Cidade de São Paulo

A necessidade de adaptação dos sistemas urbanos de uso coletivo à emergência climática

É necessário que as adaptações desses sistemas sejam feitas com justiça socioespacial, dispositivos de segurança, materiais e tecnologias

Anderson Kazuo Nakano é arquiteto urbanista e demógrafo e professor do Instituto das Cidades (IC/Unifesp) — Campus Zona Leste

As crises urbanas estruturais que persistem na história das cidades brasileiras agravam-se com as ocorrências conjunturais produzidas por diversos fatores relacionados, por exemplo, com eventos climáticos, conflitos sociais, recessões econômicas e diversas formas de macros e micros colapsos nos sistemas de serviços, equipamentos e infraestruturas urbanas de uso coletivo que sustentam as condições de vida e de reprodução social. Recentemente, São Paulo viveu uma dessas crises.

Esses sistemas de fornecimento de energia elétrica, logradouros públicos, transporte coletivo, saneamento básico (abastecimento de água, coleta e tratamento de esgoto, drenagem de águas pluviais e coleta e disposição final de resíduos sólidos), saúde, educação, assistência social, cultura, lazer, áreas verdes, segurança pública, abastecimento alimentar, dentre outros, são essenciais para o cumprimento das funções sociais das cidades. Tais funções efetivam-se quando aqueles sistemas de responsabilidade fundamentalmente pública atendem satisfatoriamente às necessidades coletivas por meio da efetivação dos direitos sociais previstos constitucionalmente.

No estado e na cidade de São Paulo, a crise urbana estrutural decorrente das profundas desigualdades socioespaciais entre bairros com moradores(as) ricos(as) e pobres, agravou-se mais uma vez com a ocorrência de problemas e interrupções no funcionamento do sistema de fornecimento e distribuição de energia elétrica que entrou em colapso devido aos impactos de fortes chuvas, ventanias e quedas de árvores, dentre outras causas relacionadas com as emergências climáticas. Certamente, os(as) moradores(as) mais pobres, que vivem em bairros onde as condições urbanísticas e habitacionais são mais precárias, sofreram mais dificuldades e tiveram maiores prejuízos causados pela falta de energia elétrica que perdurou por dias.

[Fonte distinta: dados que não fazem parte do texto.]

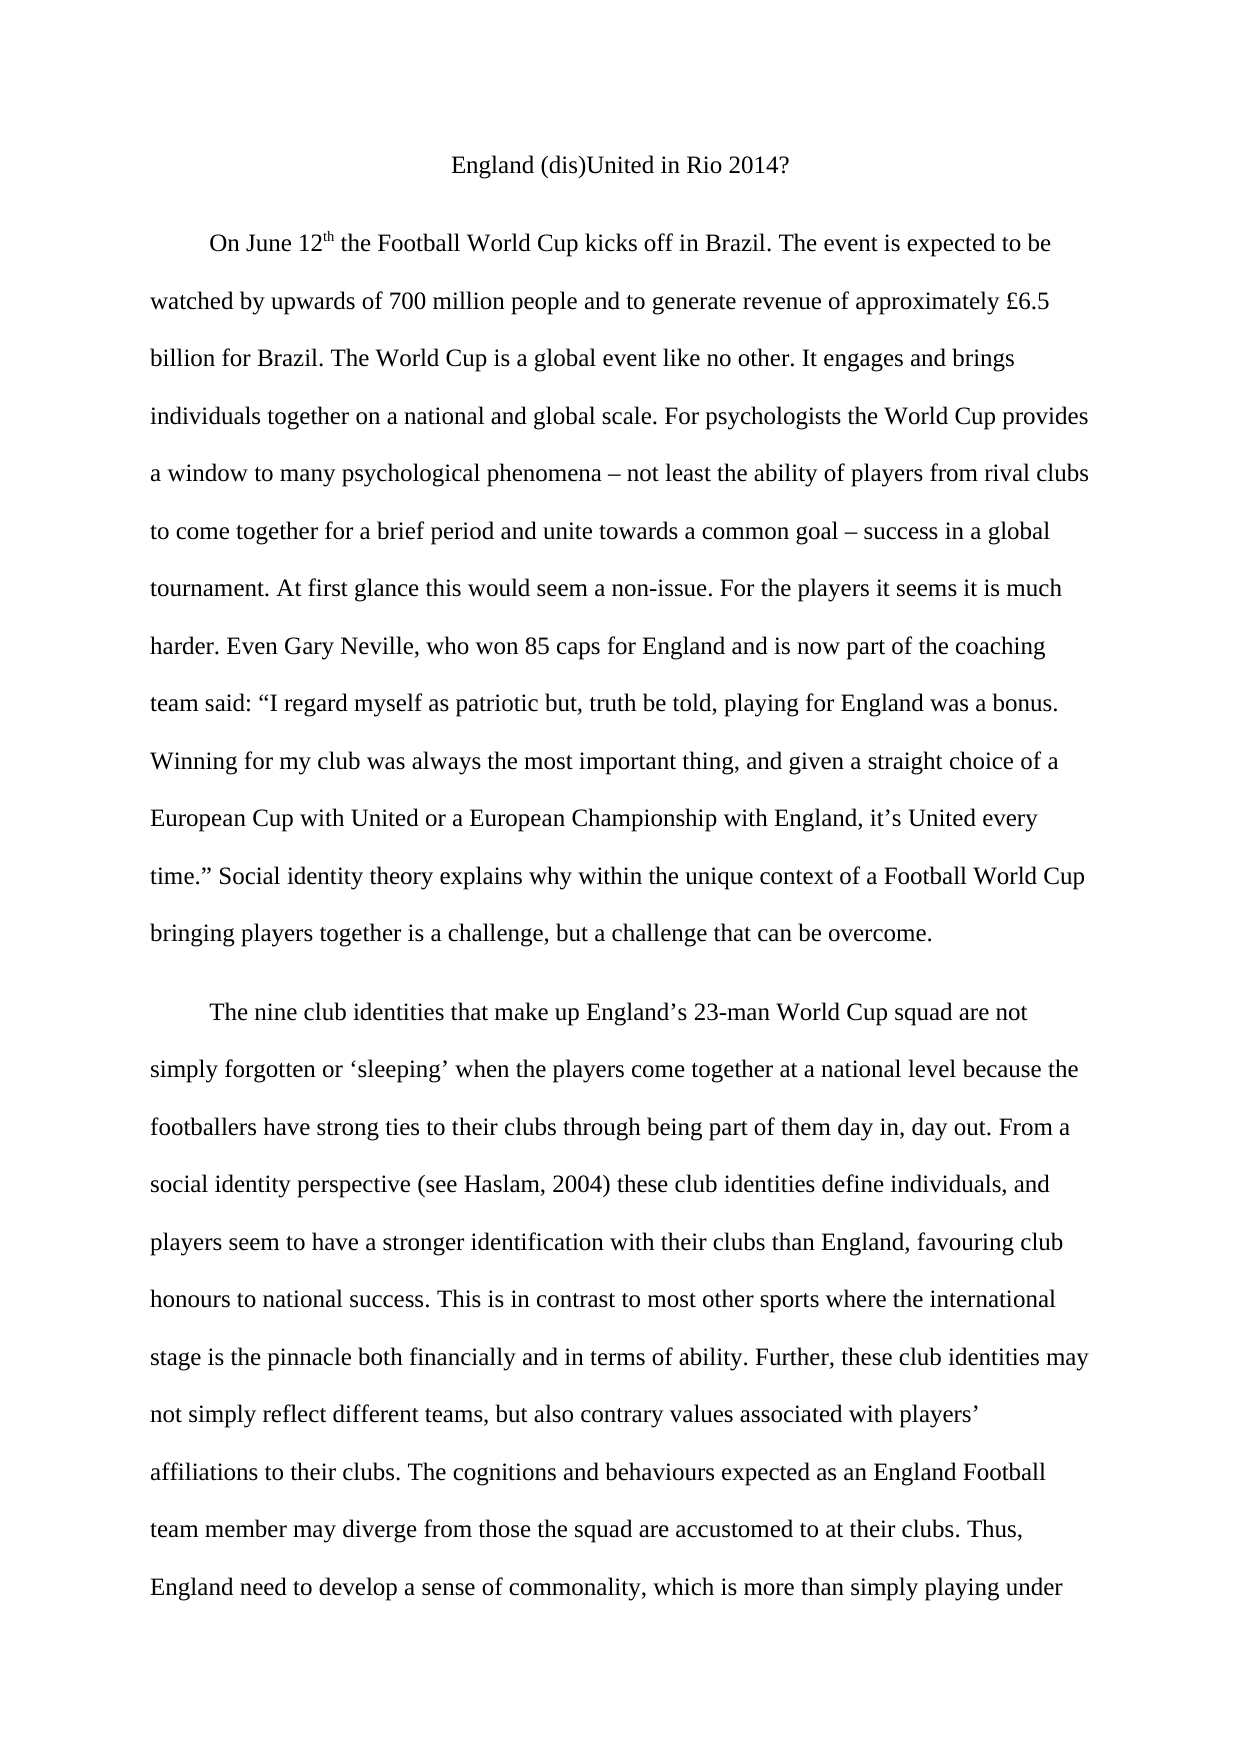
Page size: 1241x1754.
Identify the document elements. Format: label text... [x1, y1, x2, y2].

Apesar da universalização no acesso às redes e infraestruturas do sistema de fornecimento e distribuição dessa energia elétrica, sabe-se que os(as) moradores(as) dos bairros populares localizados majoritariamente nas áreas periféricas da cidade já sofrem com as oscilações e interrupções que ocorrem regularmente no funcionamento cotidiano do serviço cujas taxas pesam significativamente no orçamento doméstico.

As características da crise no sistema paulista e paulistano de fornecimento e distribuição de energia elétrica mostraram que a discussão deve extrapolar o limitado debate sobre o enterramento da rede de fiação aérea em calhas ou galerias técnicas construídas nos espaços urbanos. É inegável a importância de fazermos esse enterramento que, se bem feito e mantido, encadeará benefícios para os sistemas de logradouros públicos, principalmente para a qualificação das calçadas, e de saneamento básico.

É inegável também que as características daquela crise evidenciaram aspectos importantes que devemos considerar na difícil realização do Objetivo de Desenvolvimento Sustentável 11, que visa “tornar as cidades inclusivas, seguras, resilientes e sustentáveis”. Tais aspectos indicaram a necessidade de adaptar todos os sistemas de serviços, equipamentos e infraestruturas urbanas de uso coletivo mencionados anteriormente às exigências impostas pela realidade das emergências climáticas que se agravam rapidamente nas cidades.

É necessário que as adaptações desses sistemas sejam feitas com justiça socioespacial, dispositivos de segurança, materiais e tecnologias que permitam manutenção eficiente e rápida retomada operacional e soluções baseadas na natureza que gerem pouco ou nenhum impacto ambiental negativo. Essas adaptações são custosas, exigem grande quantidade de trabalho e levam bastante tempo. Por isso, precisam ser bem planejadas e iniciadas o mais rápido possível. Que as sociedades e governos urbanos sintam-se convocados para essa importante missão.